» Task description
Select every line in the records that contains the word "slaapkamers", where letter case must match.

(Text extracted page by page)
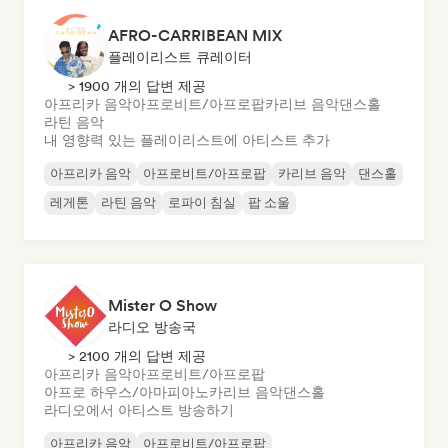
AFRO-CARRIBEAN MIX
플레이리스트 큐레이터
> 1900 개의 답변 제공
아프리카 음악
아프로비트/아프로팝
카리브 음악
댄스홀
라틴 음악
내 영향력 있는 플레이리스트에 아티스트 추가
아프리카 음악
아프로비트/아프로팝
카리브 음악
댄스홀
레게톤
라틴 음악
로파이 침실
팝 소울
Mister O Show
라디오 방송국
> 2100 개의 답변 제공
아프리카 음악
아프로비트/아프로팝
아프로 하우스/아마피아노
카리브 음악
댄스홀
라디오에서 아티스트 방송하기
아프리카 음악
아프로비트/아프로팝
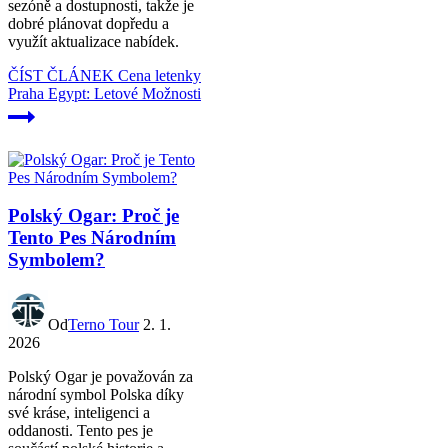
sezóně a dostupnosti, takže je
dobré plánovat dopředu a
využít aktualizace nabídek.
ČÍST ČLÁNEK
Cena letenky
Praha Egypt: Letové Možnosti
Polský Ogar: Proč je
Tento Pes Národním
Symbolem?
Od
Terno Tour
2. 1.
2026
Polský Ogar je považován za
národní symbol Polska díky
své kráse, inteligenci a
oddanosti. Tento pes je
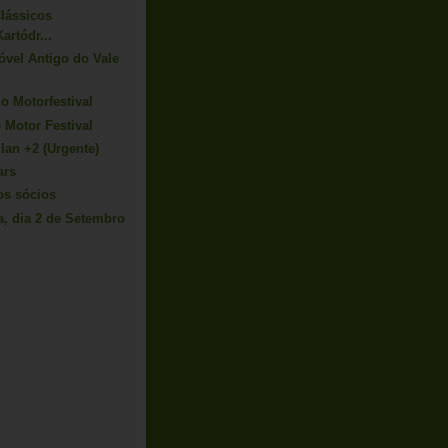
Clássicos
artódr...
óvel Antigo do Vale
o Motorfestival
 Motor Festival
lan +2 (Urgente)
ars
os sócios
ra, dia 2 de Setembro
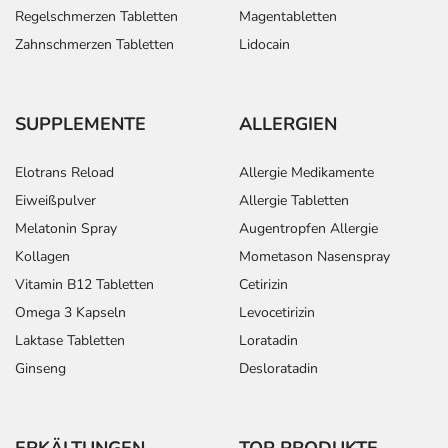
Regelschmerzen Tabletten
Magentabletten
Zahnschmerzen Tabletten
Lidocain
SUPPLEMENTE
ALLERGIEN
Elotrans Reload
Allergie Medikamente
Eiweißpulver
Allergie Tabletten
Melatonin Spray
Augentropfen Allergie
Kollagen
Mometason Nasenspray
Vitamin B12 Tabletten
Cetirizin
Omega 3 Kapseln
Levocetirizin
Laktase Tabletten
Loratadin
Ginseng
Desloratadin
ERKÄLTUNGEN
TOP PRODUKTE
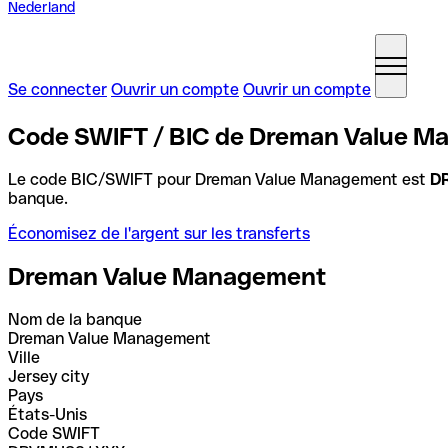
Nederland
Se connecter
Ouvrir un compte
Ouvrir un compte
Code SWIFT / BIC de Dreman Value M
Le code BIC/SWIFT pour Dreman Value Management est
D
banque.
Économisez de l'argent sur les transferts
Dreman Value Management
Nom de la banque
Dreman Value Management
Ville
Jersey city
Pays
États-Unis
Code SWIFT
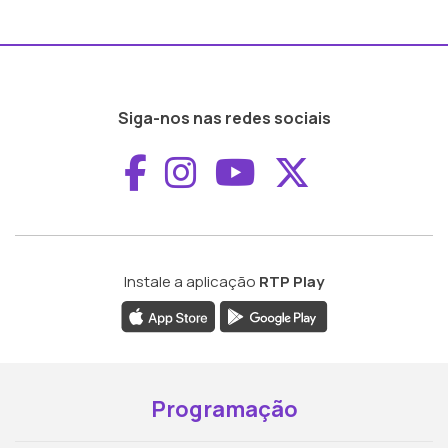
Siga-nos nas redes sociais
Aceder ao Faceboo
Aceder ao Inst
Aceder ao 
Aceder a
Instale a aplicação
RTP Play
Programação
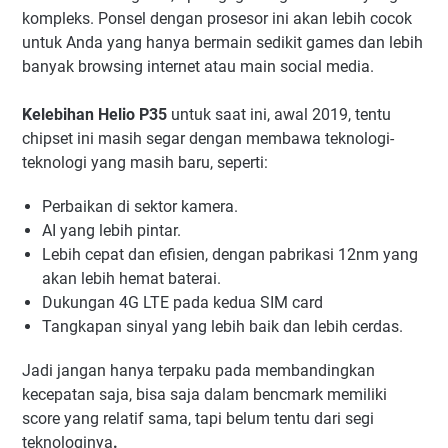
kompleks. Ponsel dengan prosesor ini akan lebih cocok
untuk Anda yang hanya bermain sedikit games dan lebih
banyak browsing internet atau main social media.
Kelebihan Helio P35
untuk saat ini, awal 2019, tentu
chipset ini masih segar dengan membawa teknologi-
teknologi yang masih baru, seperti:
Perbaikan di sektor kamera.
AI yang lebih pintar.
Lebih cepat dan efisien, dengan pabrikasi 12nm yang
akan lebih hemat baterai.
Dukungan 4G LTE pada kedua SIM card
Tangkapan sinyal yang lebih baik dan lebih cerdas.
Jadi jangan hanya terpaku pada membandingkan
kecepatan saja, bisa saja dalam bencmark memiliki
score yang relatif sama, tapi belum tentu dari segi
teknologinya
.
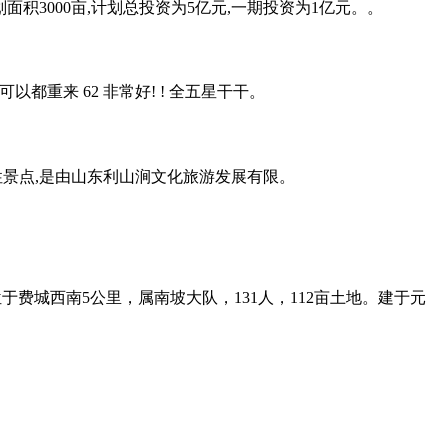
积3000亩,计划总投资为5亿元,一期投资为1亿元。。
可以都重来 62 非常好! ! 全五星干干。
景点,是由山东利山涧文化旅游发展有限。
费城西南5公里，属南坡大队，131人，112亩土地。建于元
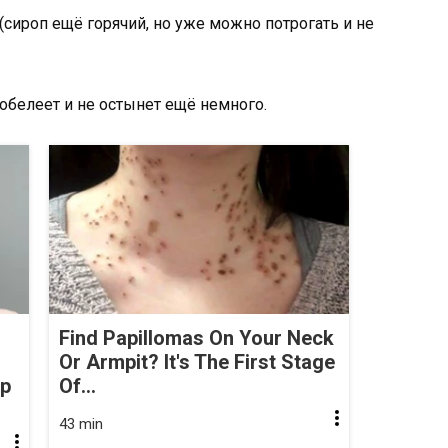
 (сироп ещё горячий, но уже можно потрогать и не
побелеет и не остынет ещё немного.
Find Papillomas On Your Neck
Or Armpit? It's The First Stage
op
Of...
43 min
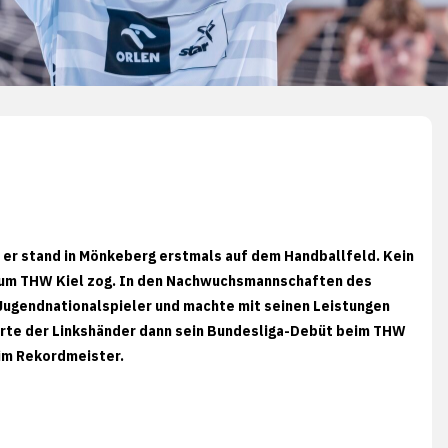
en, er stand in Mönkeberg erstmals auf dem Handballfeld. Kein
 zum THW Kiel zog. In den Nachwuchsmannschaften des
ugendnationalspieler und machte mit seinen Leistungen
ierte der Linkshänder dann sein Bundesliga-Debüt beim THW
eim Rekordmeister.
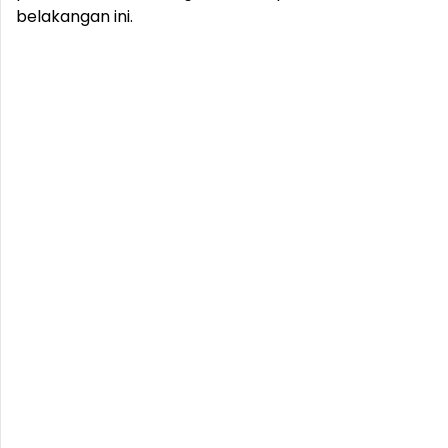
belakangan ini.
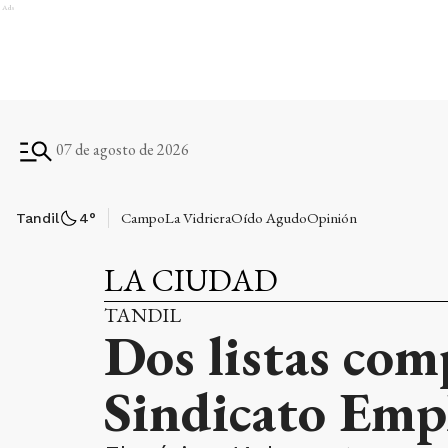
Ads
07 de agosto de 2026
Campo
La Vidriera
Oído Agudo
Opinión
Tandil
4
°
LA CIUDAD
TANDIL
Dos listas comp
Sindicato Emp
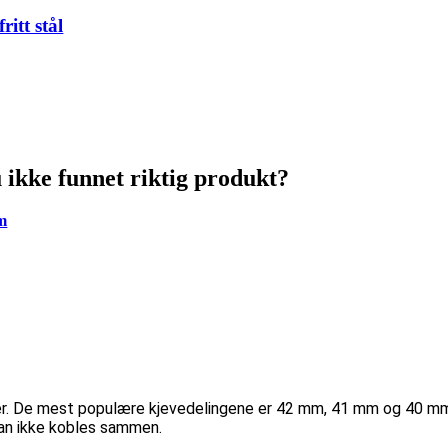
itt stål
u ikke funnet riktig produkt?
om
inger. De mest populære kjevedelingene er 42 mm, 41 mm og 40 m
kan ikke kobles sammen.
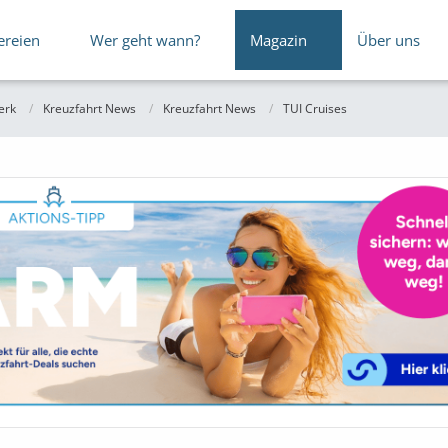
ereien
Wer geht wann?
Magazin
Über uns
erk
Kreuzfahrt News
Kreuzfahrt News
TUI Cruises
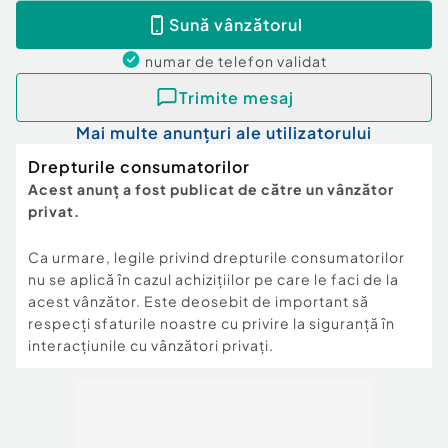
Sună vânzătorul
numar de telefon
validat
Trimite mesaj
Mai multe anunțuri ale utilizatorului
Drepturile consumatorilor
Acest anunț a fost publicat de către un vânzător
privat.
Ca urmare, legile privind drepturile consumatorilor
nu se aplică în cazul achizițiilor pe care le faci de la
acest vânzător. Este deosebit de important să
respecți sfaturile noastre cu privire la siguranță în
interacțiunile cu vânzători privați.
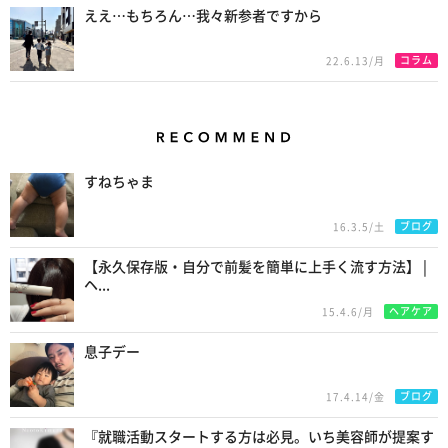
ええ…もちろん…我々新参者ですから
コラム
22.6.13/月
Recommend
すねちゃま
ブログ
16.3.5/土
【永久保存版・自分で前髪を簡単に上手く流す方法】 |
ヘ...
ヘアケア
15.4.6/月
息子デー
ブログ
17.4.14/金
『就職活動スタートする方は必見。いち美容師が提案す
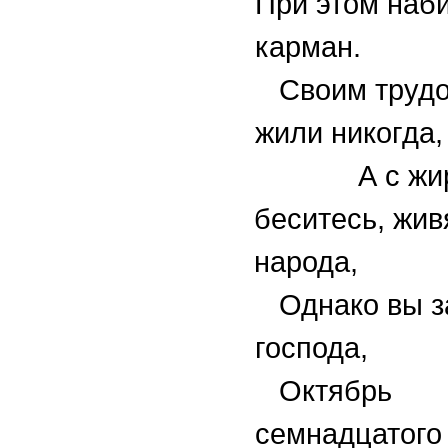
При этом наб
карман.
Своим трудо
жили никогда,
А с жир
беситесь, жив
народа,
Однако вы з
господа,
Октябрь
семнадцатого 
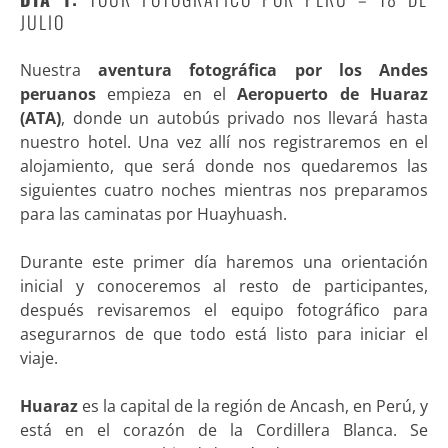
JULIO
Nuestra
aventura fotográfica por los Andes
peruanos
empieza en el
Aeropuerto de Huaraz
(ATA)
, donde un autobús privado nos llevará hasta
nuestro hotel. Una vez allí nos registraremos en el
alojamiento, que será donde nos quedaremos las
siguientes cuatro noches mientras nos preparamos
para las caminatas por Huayhuash.
Durante este primer día haremos una orientación
inicial y conoceremos al resto de participantes,
después revisaremos el equipo fotográfico para
asegurarnos de que todo está listo para iniciar el
viaje.
Huaraz
es la capital de la región de Ancash, en Perú, y
está en el corazón de la Cordillera Blanca. Se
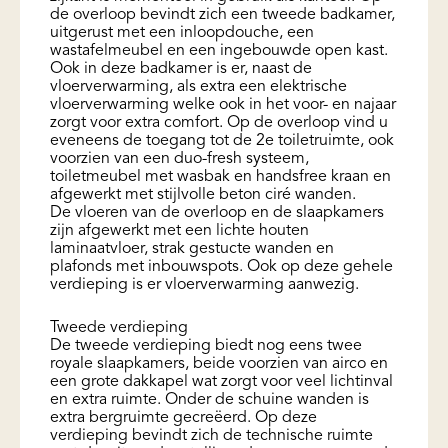
de overloop bevindt zich een tweede badkamer,
uitgerust met een inloopdouche, een
wastafelmeubel en een ingebouwde open kast.
Ook in deze badkamer is er, naast de
vloerverwarming, als extra een elektrische
vloerverwarming welke ook in het voor- en najaar
zorgt voor extra comfort. Op de overloop vind u
eveneens de toegang tot de 2e toiletruimte, ook
voorzien van een duo-fresh systeem,
toiletmeubel met wasbak en handsfree kraan en
afgewerkt met stijlvolle beton ciré wanden.
De vloeren van de overloop en de slaapkamers
zijn afgewerkt met een lichte houten
laminaatvloer, strak gestucte wanden en
plafonds met inbouwspots. Ook op deze gehele
verdieping is er vloerverwarming aanwezig.
Tweede verdieping
De tweede verdieping biedt nog eens twee
royale slaapkamers, beide voorzien van airco en
een grote dakkapel wat zorgt voor veel lichtinval
en extra ruimte. Onder de schuine wanden is
extra bergruimte gecreëerd. Op deze
verdieping bevindt zich de technische ruimte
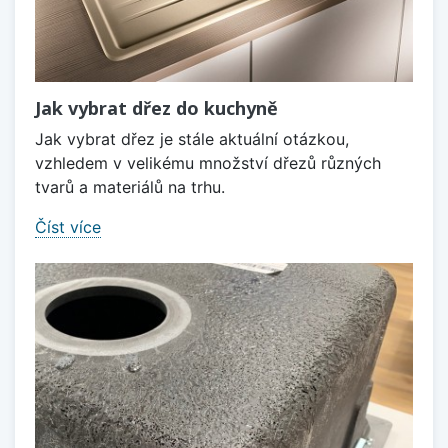
Jak vybrat dřez do kuchyně
Jak vybrat dřez je stále aktuální otázkou,
vzhledem v velikému množství dřezů různých
tvarů a materiálů na trhu.
Číst více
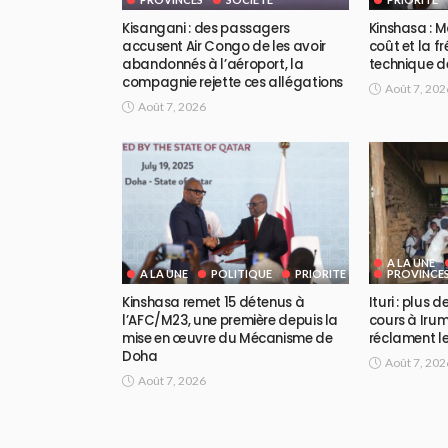
Kisangani : des passagers
Kinshasa : M
accusent Air Congo de les avoir
coût et la f
abandonnés à l’aéroport, la
technique d
compagnie rejette ces allégations
Août 7, 202
Août 7, 2026
A LA UNE
A LA UNE
POLITIQUE
PRIORITE
PROVINCE
Kinshasa remet 15 détenus à
Ituri : plus 
l’AFC/M23, une première depuis la
cours à Irum
mise en œuvre du Mécanisme de
réclament le
Doha
Août 7, 202
Août 7, 2026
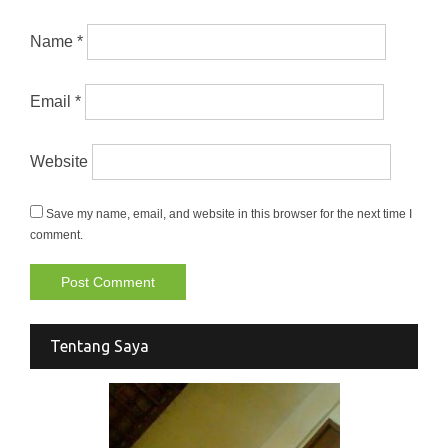
Name
*
Email
*
Website
Save my name, email, and website in this browser for the next time I
comment.
Tentang Saya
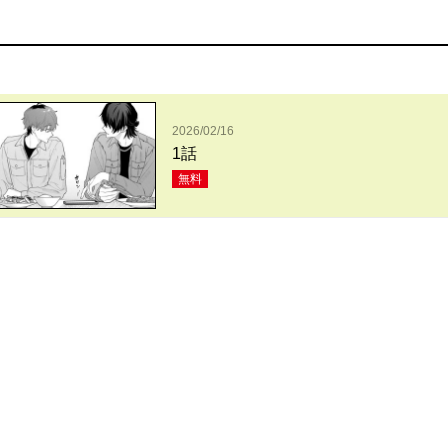
2026/02/16
1話
無料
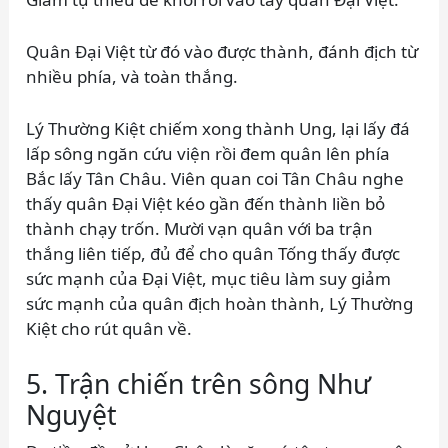
Quân Đại Việt từ đó vào được thành, đánh địch từ
nhiều phía, và toàn thắng.
Lý Thường Kiệt chiếm xong thành Ung, lại lấy đá
lấp sông ngăn cứu viện rồi đem quân lên phía
Bắc lấy Tân Châu. Viên quan coi Tân Châu nghe
thấy quân Đại Việt kéo gần đến thành liền bỏ
thành chạy trốn. Mười vạn quân với ba trận
thắng liên tiếp, đủ để cho quân Tống thấy được
sức mạnh của Đại Việt, mục tiêu làm suy giảm
sức mạnh của quân địch hoàn thành, Lý Thường
Kiệt cho rút quân về.
5. Trận chiến trên sông Như
Nguyệt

» Expected output
De vloeren van de overloop en de slaapkamers
royale slaapkamers, beide voorzien van airco en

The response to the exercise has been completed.